Prompt Images
The bird and the butterfly share an ecosystem, but one is not like the other.
In the comfort of its nest, the bird is fed worms from birth and kept safe under its mother’s wing until it’s ready to hop and eventually fly away from home.
Many hatchlings have it rough, but in general, the bird’s flight path after its first year is as straightforward as the food chain dictates.
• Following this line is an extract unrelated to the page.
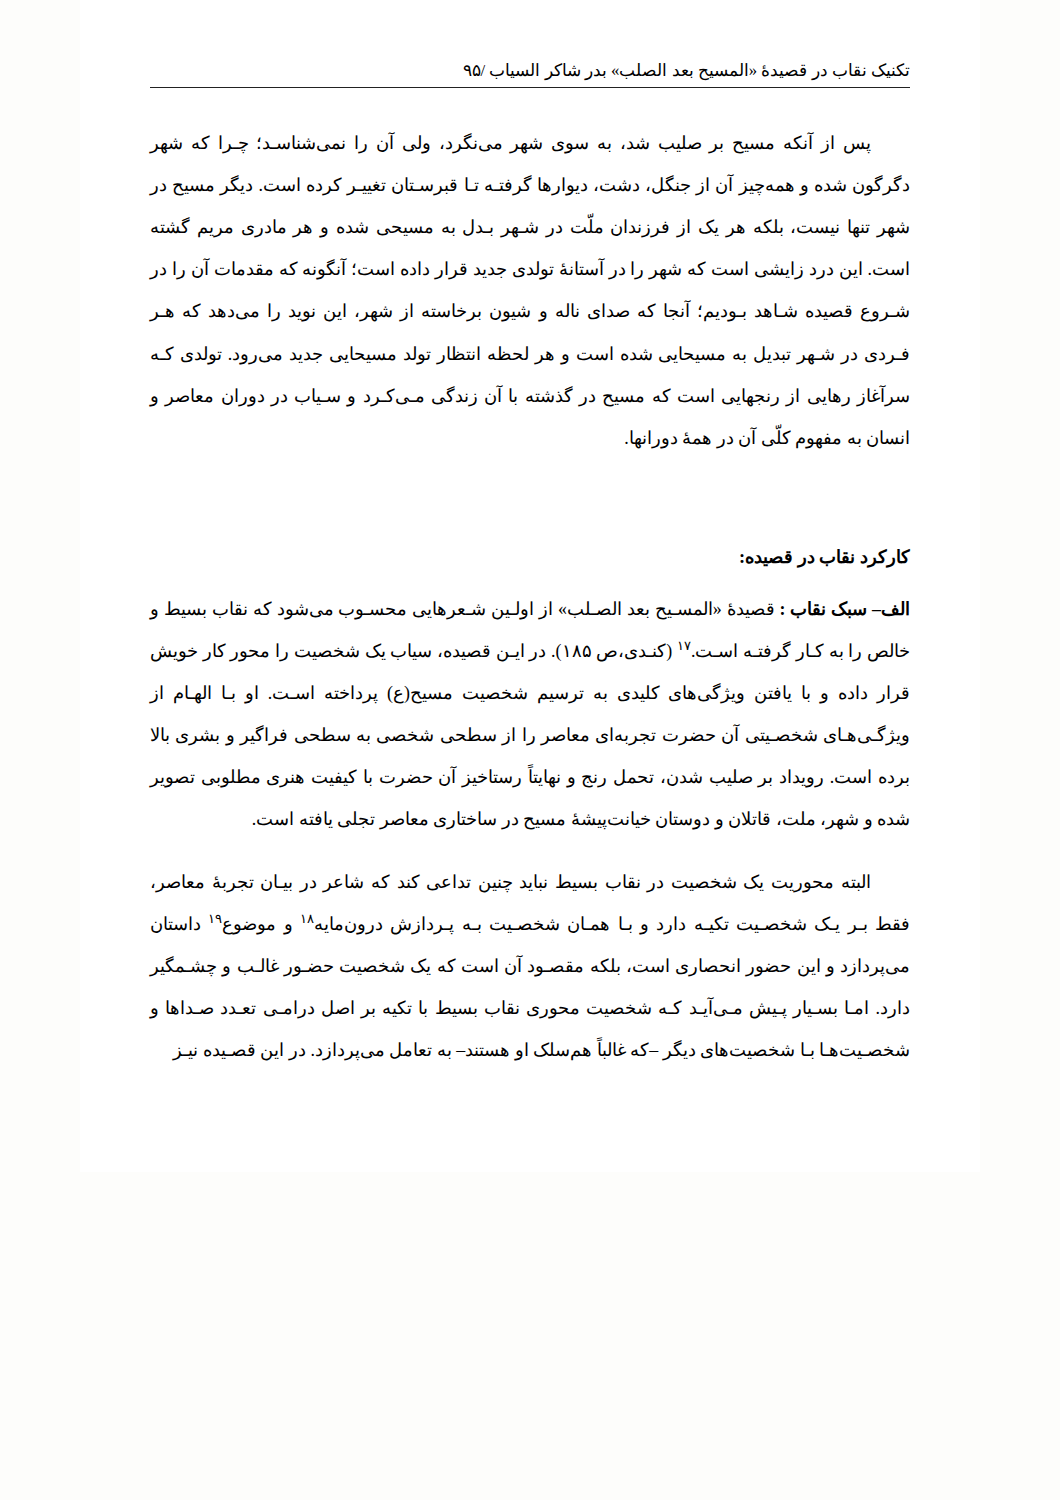تکنیک نقاب در قصیدهٔ «المسیح بعد الصلب» بدر شاکر السیاب /۹۵
پس از آنکه مسیح بر صلیب شد، به سوی شهر می‌نگرد، ولی آن را نمی‌شناسـد؛ چـرا که شهر دگرگون شده و همه‌چیز آن از جنگل، دشت، دیوارها گرفتـه تـا قبرسـتان تغییـر کرده است. دیگر مسیح در شهر تنها نیست، بلکه هر یک از فرزندان ملّت در شـهر بـدل به مسیحی شده و هر مادری مریم گشته است. این درد زایشی است که شهر را در آستانهٔ تولدی جدید قرار داده است؛ آنگونه که مقدمات آن را در شـروع قصیده شـاهد بـودیم؛ آنجا که صدای ناله و شیون برخاسته از شهر، این نوید را می‌دهد که هـر فـردی در شـهر تبدیل به مسیحایی شده است و هر لحظه انتظار تولد مسیحایی جدید می‌رود. تولدی کـه سرآغاز رهایی از رنجهایی است که مسیح در گذشته با آن زندگی مـی‌کـرد و سـیاب در دوران معاصر و انسان به مفهوم کلّی آن در همهٔ دورانها.
کارکرد نقاب در قصیده:
الف– سبک نقاب : قصیدهٔ «المسـیح بعد الصـلب» از اولـین شـعرهایی محسـوب می‌شود که نقاب بسیط و خالص را به کـار گرفتـه اسـت.۱۷ (کنـدی،ص ۱۸۵). در ایـن قصیده، سیاب یک شخصیت را محور کار خویش قرار داده و با یافتن ویژگی‌های کلیدی به ترسیم شخصیت مسیح(ع) پرداخته اسـت. او بـا الهـام از ویژگـی‌هـای شخصـیتی آن حضرت تجربه‌ای معاصر را از سطحی شخصی به سطحی فراگیر و بشری بالا برده است. رویداد بر صلیب شدن، تحمل رنج و نهایتاً رستاخیز آن حضرت با کیفیت هنری مطلوبی تصویر شده و شهر، ملت، قاتلان و دوستان خیانت‌پیشهٔ مسیح در ساختاری معاصر تجلی یافته است.
البته محوریت یک شخصیت در نقاب بسیط نباید چنین تداعی کند که شاعر در بیـان تجربهٔ معاصر، فقط بـر یـک شخصـیت تکیـه دارد و بـا همـان شخصـیت بـه پـردازش درون‌مایه۱۸ و موضوع۱۹ داستان می‌پردازد و این حضور انحصاری است، بلکه مقصـود آن است که یک شخصیت حضـور غالـب و چشـمگیر دارد. امـا بسـیار پـیش مـی‌آیـد کـه شخصیت محوری نقاب بسیط با تکیه بر اصل درامـی تعـدد صـداها و شخصـیت‌هـا بـا شخصیت‌های دیگر –که غالباً هم‌سلک او هستند– به تعامل می‌پردازد. در این قصـیده نیـز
For an adult bird, predators are few and ceilings irrelevant.
As a fledgling, the bird is taught by other birds the path of the butterfly, learning about its metamorphosis from caterpillar to pupa to beautifully marked sky-dweller.
Even if it’s just for a month or a week or a morning or a moment, the butterfly is one with the wind just like the bird, reaching heights earthworms only dream of.
The butterfly, with its beautiful scars, flies lower to the ground than the bird, carrying a unique perspective having once crawled in spaces the bird was born looking down at.
The flight the bird takes for granted requires a butterfly twice as much energy to sustain, and its heights are at the mercy of each gust.
When the butterfly tells the bird how much is required for it to be successful in flight—the wind just so, the rain tucked away, the predators preoccupied—the bird nods its head and flaps its wings in a half-hearted show of solidarity.
After the butterfly finishes explaining that its “path” is more plight than flight, the bird opens its beak to share a story of a hatchling fallen from its nest, a misguided attempt to relate to the butterfly’s experience.
In the bird’s brain, it has done a righteous thing by showing empathy toward the butterfly, but the butterfly did not thank the bird nor acknowledge its intentions, which deeply offended the bird.
When the bird asked why the butterfly was being so cold, the butterfly shook its head and flew away, leaving behind this note:
“Fewer than 10 percent of caterpillars become butterflies, but more than 40 percent of bird hatchlings learn to fly.”